Google’s Marissa Mayer at SxSW: Hotpot Heating Up
In the “Field of Dreams” “if you build it, they will come” spirit, when Marissa Mayer takes the stage, thousands are sure to follow. Google’s VP devoted much of her keynote at SxSW Interactive to evolutions in Google’s mobile mapping products (Maps Navigation, route-around traffic and Latitude, among others).
Mobile mapping shares close synergy in the product suite with Google’s aggressive advances into local business and social channels through Places and Hotpot, and Mayer came armed with data aplenty to support progress in both. Among the highlights:
– 6 million Place pages have now been claimed by business owners.

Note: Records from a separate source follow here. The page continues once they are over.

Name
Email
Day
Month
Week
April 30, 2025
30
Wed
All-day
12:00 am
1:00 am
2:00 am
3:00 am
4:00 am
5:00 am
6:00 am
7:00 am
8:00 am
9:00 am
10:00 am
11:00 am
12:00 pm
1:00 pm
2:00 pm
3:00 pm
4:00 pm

– 20 percent of desktop search is local (a fact we already know). That share spikes to 40 percent on mobile, underscoring Google’s Maps-Places-Hotpot reviews marriage.
– Hotpot now sees more than 1 million ratings/recommendations each month and has 3 million total user submissions.
We had heard that Hotpot was catching fire quickly, but consider that number: 3 million is already one-fifth of Yelp’s 15 million reviews, and Yelp has a six-year head start (Hotpot debuted last November).
However, Mayer noted that recommendations only take a consumer so far…luring them in the door, but then what? The next step for business owners is cultivating a sustained consumer relationship. This is where “loyalty offers that cause me to come back and spend more and become a repeat customer” enter the picture through Latitude, which is testing rewards-based check-ins here in Austin this week. The problems that Mayer and team are trying to solve with check-ins are “what do I get?” and “how can it save me money?”
Speaking of problems, Mayer acknowledged that while all the mobile innovation is exciting, Google realizes that it has “too many features, and we need to condense them into products.” In other words, simplicity is the objective, both for users and especially for small businesses. This is expressly why the company has released Tags and Boost (three-click AdWords campaign generation) through Places, and has deployed SMB sales forces to test direct selling in Austin and Portland.
That’s incredible how quickly hotpot has grown!
Gina,
It marks important social momentum for Google, which has nicely integrated several features (social, navigation, commercial) around the Places hub.